Work request: Below are the entries. Transcribe exactly the lines from the one with "IHC photomicrograph of" through the one with "shows no protein", ends included, and leave out all others.

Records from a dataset
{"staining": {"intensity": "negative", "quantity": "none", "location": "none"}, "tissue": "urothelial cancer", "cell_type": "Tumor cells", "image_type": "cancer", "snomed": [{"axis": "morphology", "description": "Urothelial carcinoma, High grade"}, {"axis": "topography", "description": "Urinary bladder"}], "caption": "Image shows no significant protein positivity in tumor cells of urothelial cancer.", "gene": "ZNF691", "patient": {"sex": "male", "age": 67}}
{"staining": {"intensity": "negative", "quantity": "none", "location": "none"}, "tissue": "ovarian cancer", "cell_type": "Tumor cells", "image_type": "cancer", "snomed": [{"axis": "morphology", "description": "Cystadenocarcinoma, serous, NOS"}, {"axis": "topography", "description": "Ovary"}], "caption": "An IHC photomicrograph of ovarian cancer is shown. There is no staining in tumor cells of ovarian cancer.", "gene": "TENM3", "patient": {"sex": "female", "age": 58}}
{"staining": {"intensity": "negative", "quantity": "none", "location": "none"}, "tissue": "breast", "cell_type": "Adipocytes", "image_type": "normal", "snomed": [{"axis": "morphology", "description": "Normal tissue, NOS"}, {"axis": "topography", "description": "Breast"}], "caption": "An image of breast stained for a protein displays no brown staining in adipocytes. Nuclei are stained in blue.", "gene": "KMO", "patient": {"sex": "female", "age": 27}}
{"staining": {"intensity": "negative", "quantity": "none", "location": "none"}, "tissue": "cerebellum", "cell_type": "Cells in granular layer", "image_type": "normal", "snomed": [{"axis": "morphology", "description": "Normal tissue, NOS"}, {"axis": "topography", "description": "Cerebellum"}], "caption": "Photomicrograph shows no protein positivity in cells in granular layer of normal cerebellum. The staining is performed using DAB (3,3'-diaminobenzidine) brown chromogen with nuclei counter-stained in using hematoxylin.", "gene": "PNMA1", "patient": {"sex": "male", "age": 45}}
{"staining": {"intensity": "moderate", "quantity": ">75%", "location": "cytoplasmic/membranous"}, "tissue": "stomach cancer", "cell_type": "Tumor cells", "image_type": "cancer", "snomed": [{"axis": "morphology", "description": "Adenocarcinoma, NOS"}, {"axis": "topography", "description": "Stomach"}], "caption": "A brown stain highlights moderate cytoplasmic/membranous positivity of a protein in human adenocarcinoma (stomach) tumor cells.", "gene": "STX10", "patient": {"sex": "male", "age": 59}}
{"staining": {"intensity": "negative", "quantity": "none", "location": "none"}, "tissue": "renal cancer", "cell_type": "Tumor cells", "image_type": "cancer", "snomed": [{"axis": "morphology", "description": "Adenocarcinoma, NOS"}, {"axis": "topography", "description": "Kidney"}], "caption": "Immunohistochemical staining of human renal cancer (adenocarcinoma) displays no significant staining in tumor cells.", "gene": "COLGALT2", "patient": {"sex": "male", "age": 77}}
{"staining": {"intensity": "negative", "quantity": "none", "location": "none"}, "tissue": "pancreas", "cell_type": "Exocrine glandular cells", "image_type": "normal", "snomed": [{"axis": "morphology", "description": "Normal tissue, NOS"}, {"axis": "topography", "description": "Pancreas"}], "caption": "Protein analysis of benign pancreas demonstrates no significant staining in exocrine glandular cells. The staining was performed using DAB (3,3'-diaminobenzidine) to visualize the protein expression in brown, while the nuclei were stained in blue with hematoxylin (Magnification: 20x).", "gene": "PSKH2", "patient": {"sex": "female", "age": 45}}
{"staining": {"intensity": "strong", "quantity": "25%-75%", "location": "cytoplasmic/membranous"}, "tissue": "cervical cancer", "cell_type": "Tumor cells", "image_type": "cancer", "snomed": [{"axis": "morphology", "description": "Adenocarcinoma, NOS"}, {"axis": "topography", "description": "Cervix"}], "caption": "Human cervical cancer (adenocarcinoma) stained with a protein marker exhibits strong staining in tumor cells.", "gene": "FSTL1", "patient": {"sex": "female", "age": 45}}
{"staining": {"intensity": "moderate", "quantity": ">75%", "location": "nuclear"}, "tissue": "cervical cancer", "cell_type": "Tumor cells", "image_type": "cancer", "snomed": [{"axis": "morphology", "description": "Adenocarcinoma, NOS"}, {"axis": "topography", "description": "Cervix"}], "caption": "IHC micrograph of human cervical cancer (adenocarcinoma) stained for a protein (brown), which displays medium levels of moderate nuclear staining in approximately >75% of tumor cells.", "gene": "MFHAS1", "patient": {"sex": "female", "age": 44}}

Solution for this exercise:
{"staining": {"intensity": "negative", "quantity": "none", "location": "none"}, "tissue": "ovarian cancer", "cell_type": "Tumor cells", "image_type": "cancer", "snomed": [{"axis": "morphology", "description": "Cystadenocarcinoma, serous, NOS"}, {"axis": "topography", "description": "Ovary"}], "caption": "An IHC photomicrograph of ovarian cancer is shown. There is no staining in tumor cells of ovarian cancer.", "gene": "TENM3", "patient": {"sex": "female", "age": 58}}
{"staining": {"intensity": "negative", "quantity": "none", "location": "none"}, "tissue": "breast", "cell_type": "Adipocytes", "image_type": "normal", "snomed": [{"axis": "morphology", "description": "Normal tissue, NOS"}, {"axis": "topography", "description": "Breast"}], "caption": "An image of breast stained for a protein displays no brown staining in adipocytes. Nuclei are stained in blue.", "gene": "KMO", "patient": {"sex": "female", "age": 27}}
{"staining": {"intensity": "negative", "quantity": "none", "location": "none"}, "tissue": "cerebellum", "cell_type": "Cells in granular layer", "image_type": "normal", "snomed": [{"axis": "morphology", "description": "Normal tissue, NOS"}, {"axis": "topography", "description": "Cerebellum"}], "caption": "Photomicrograph shows no protein positivity in cells in granular layer of normal cerebellum. The staining is performed using DAB (3,3'-diaminobenzidine) brown chromogen with nuclei counter-stained in using hematoxylin.", "gene": "PNMA1", "patient": {"sex": "male", "age": 45}}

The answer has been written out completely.